──────── INFORMATION GIVEN

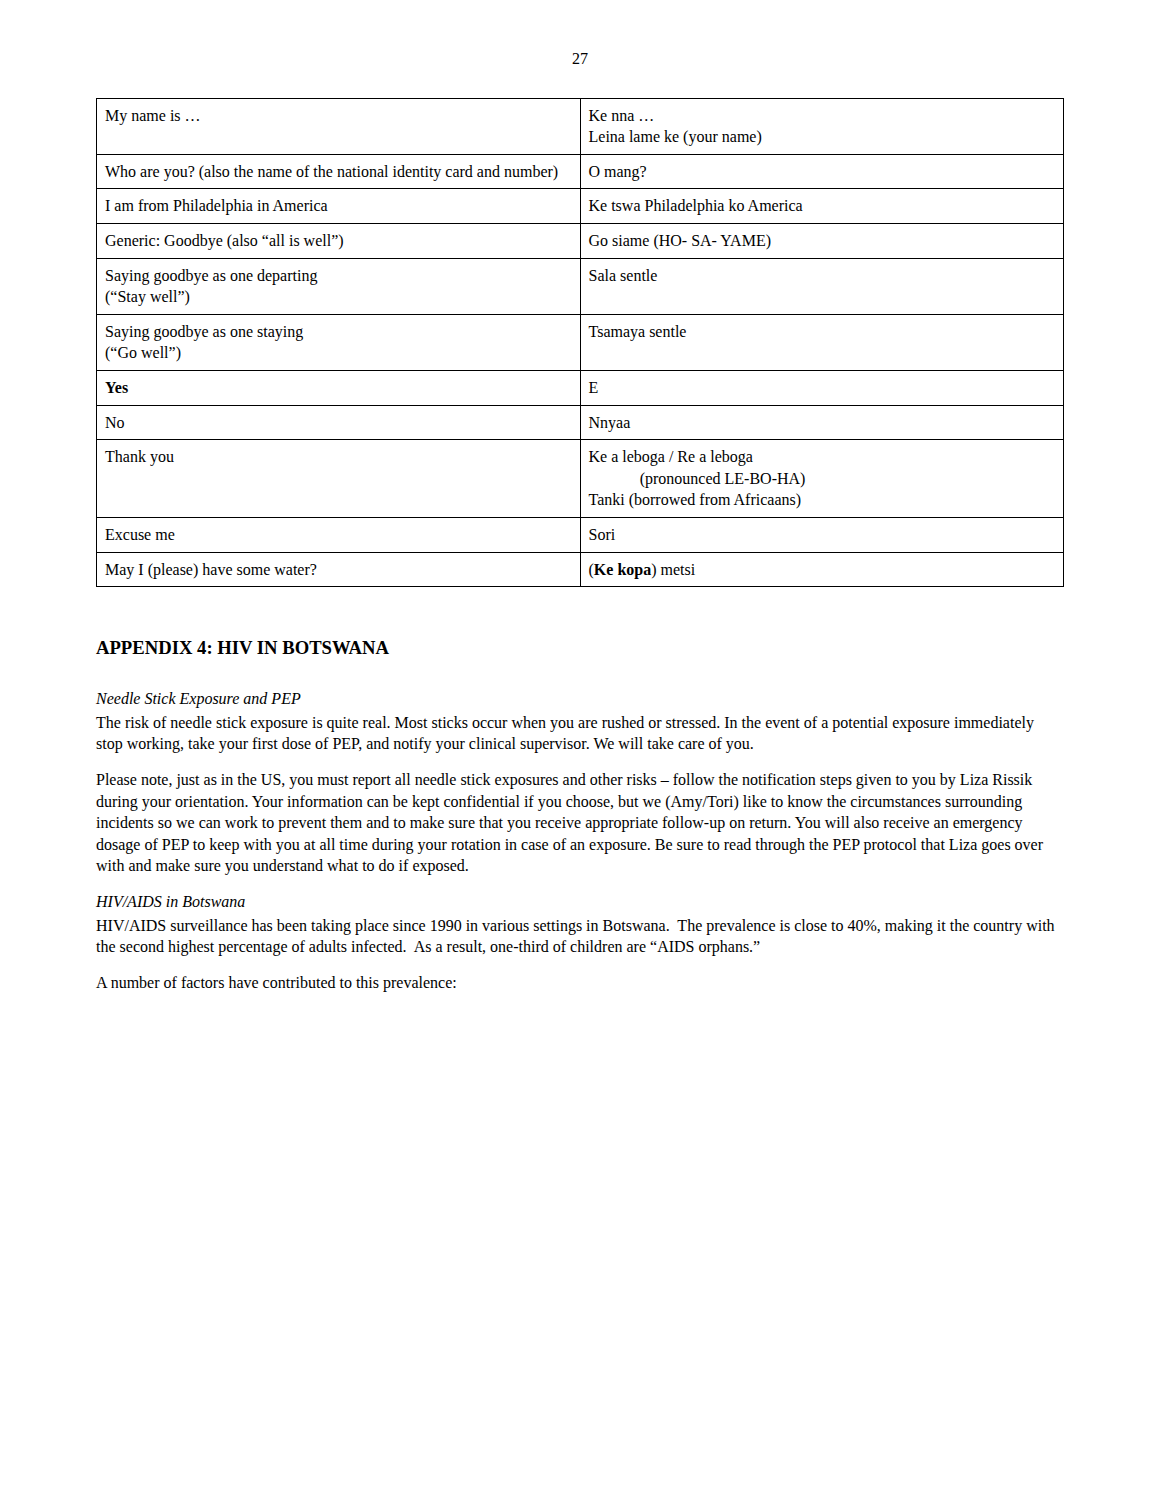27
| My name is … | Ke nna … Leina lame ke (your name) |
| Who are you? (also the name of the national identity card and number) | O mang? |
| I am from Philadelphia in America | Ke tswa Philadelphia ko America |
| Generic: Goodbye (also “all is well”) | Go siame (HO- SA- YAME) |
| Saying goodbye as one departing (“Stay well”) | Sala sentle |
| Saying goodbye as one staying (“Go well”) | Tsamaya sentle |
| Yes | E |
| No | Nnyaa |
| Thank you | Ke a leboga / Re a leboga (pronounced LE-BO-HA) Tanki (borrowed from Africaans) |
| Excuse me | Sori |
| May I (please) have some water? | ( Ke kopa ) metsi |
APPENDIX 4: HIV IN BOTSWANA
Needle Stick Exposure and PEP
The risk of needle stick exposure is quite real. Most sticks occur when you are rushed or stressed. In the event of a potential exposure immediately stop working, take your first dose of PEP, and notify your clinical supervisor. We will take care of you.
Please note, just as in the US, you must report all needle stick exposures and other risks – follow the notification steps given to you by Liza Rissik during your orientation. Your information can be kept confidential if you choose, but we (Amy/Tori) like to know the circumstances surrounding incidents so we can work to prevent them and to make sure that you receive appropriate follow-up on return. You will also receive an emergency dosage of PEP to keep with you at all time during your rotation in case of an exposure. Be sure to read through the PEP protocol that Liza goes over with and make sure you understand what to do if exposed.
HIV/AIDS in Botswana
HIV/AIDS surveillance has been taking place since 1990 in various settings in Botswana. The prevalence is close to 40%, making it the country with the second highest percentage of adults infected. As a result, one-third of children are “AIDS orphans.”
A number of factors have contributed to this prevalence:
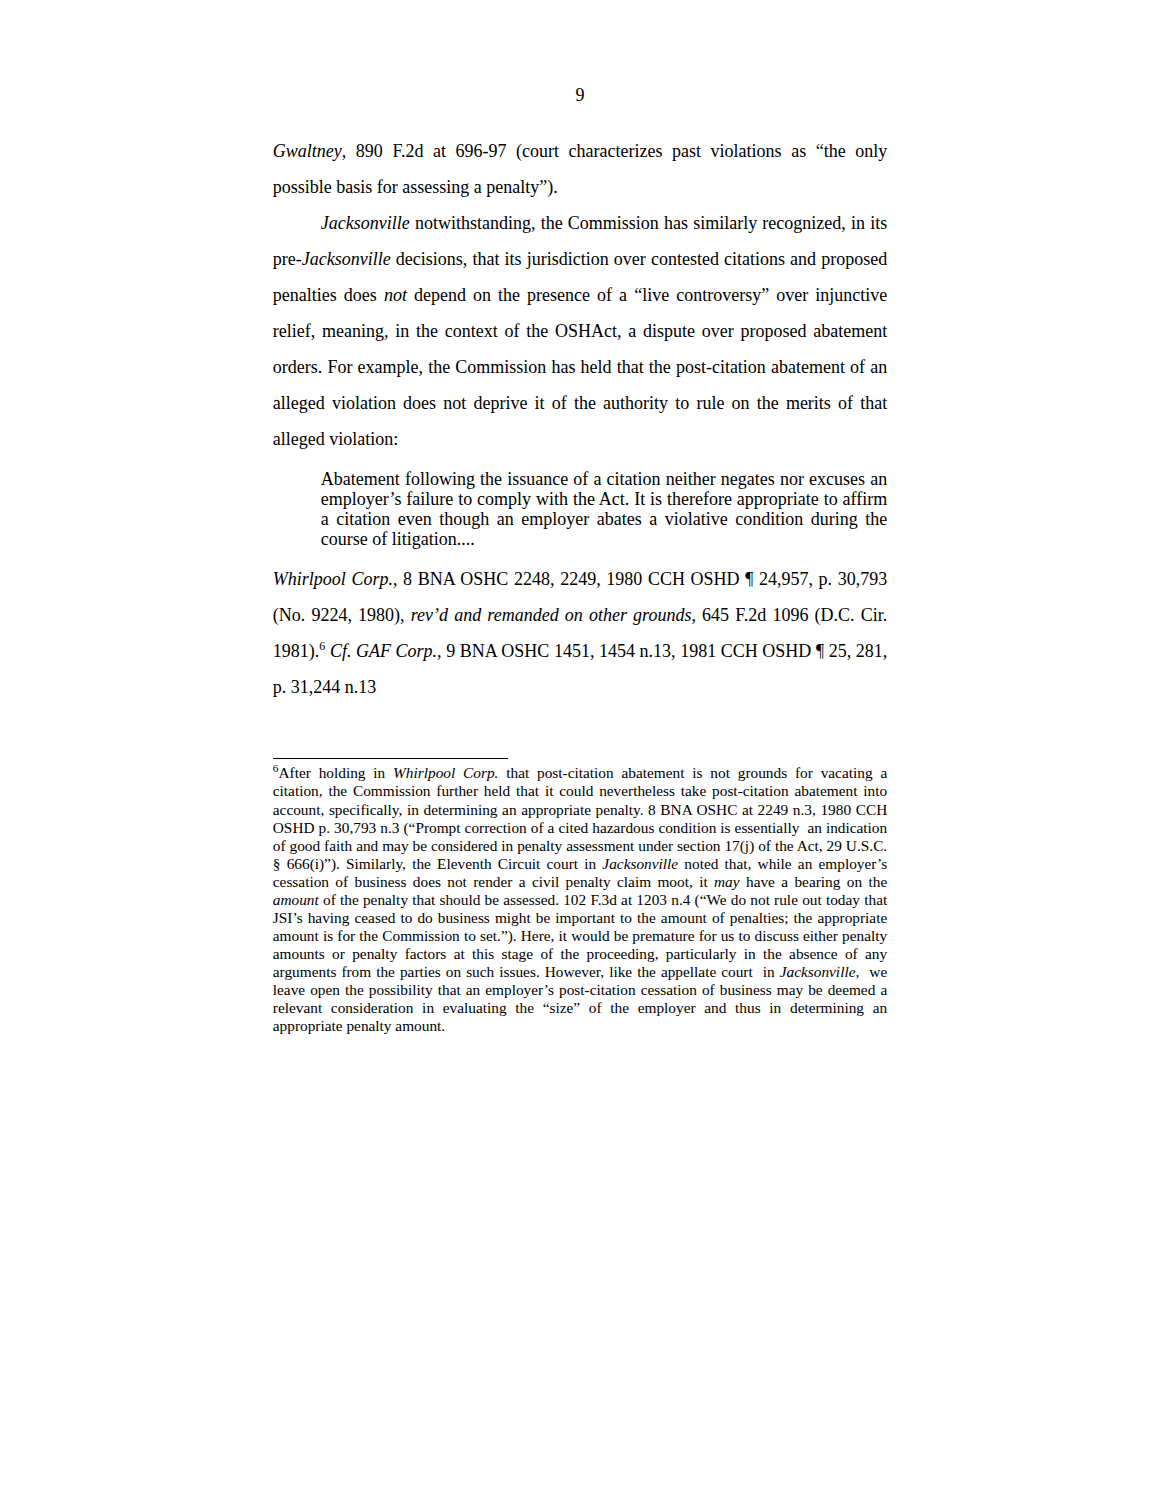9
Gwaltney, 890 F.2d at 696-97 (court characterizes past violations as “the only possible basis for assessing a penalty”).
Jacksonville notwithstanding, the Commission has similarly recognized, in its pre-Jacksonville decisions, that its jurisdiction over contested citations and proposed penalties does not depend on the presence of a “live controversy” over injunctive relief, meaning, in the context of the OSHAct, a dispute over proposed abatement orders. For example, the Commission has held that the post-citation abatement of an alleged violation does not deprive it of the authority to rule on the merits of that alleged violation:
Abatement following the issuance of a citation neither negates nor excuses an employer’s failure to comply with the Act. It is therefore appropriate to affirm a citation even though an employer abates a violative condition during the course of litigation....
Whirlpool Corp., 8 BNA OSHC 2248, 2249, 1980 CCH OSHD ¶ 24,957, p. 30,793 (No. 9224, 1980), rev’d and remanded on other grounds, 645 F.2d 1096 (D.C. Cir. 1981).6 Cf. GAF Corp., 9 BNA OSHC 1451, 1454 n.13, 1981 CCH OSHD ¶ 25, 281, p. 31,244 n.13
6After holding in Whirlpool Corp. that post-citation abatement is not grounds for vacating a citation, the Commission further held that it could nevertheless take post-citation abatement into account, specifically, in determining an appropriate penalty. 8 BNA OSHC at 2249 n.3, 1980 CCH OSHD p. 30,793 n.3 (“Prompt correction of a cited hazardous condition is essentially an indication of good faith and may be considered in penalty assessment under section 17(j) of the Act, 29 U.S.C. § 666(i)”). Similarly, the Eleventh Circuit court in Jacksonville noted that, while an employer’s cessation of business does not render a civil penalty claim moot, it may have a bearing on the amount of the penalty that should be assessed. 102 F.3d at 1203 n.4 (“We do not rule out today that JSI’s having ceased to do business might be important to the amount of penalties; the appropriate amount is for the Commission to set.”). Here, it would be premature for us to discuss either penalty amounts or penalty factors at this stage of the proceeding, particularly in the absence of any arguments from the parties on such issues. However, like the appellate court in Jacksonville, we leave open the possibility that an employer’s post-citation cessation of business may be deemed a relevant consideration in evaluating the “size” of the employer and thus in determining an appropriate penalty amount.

────────────────

== EXERCISE GOAL ==
Return only the part of the records above that opens with the line containing "SA- YAME) |" and closes with the line containing "me | Sori |", ends included.

== EXPECTED ANSWER ==
| Generic: Goodbye (also “all is well”) | Go siame (HO- SA- YAME) |
| Saying goodbye as one departing (“Stay well”) | Sala sentle |
| Saying goodbye as one staying (“Go well”) | Tsamaya sentle |
| Yes | E |
| No | Nnyaa |
| Thank you | Ke a leboga / Re a leboga (pronounced LE-BO-HA) Tanki (borrowed from Africaans) |
| Excuse me | Sori |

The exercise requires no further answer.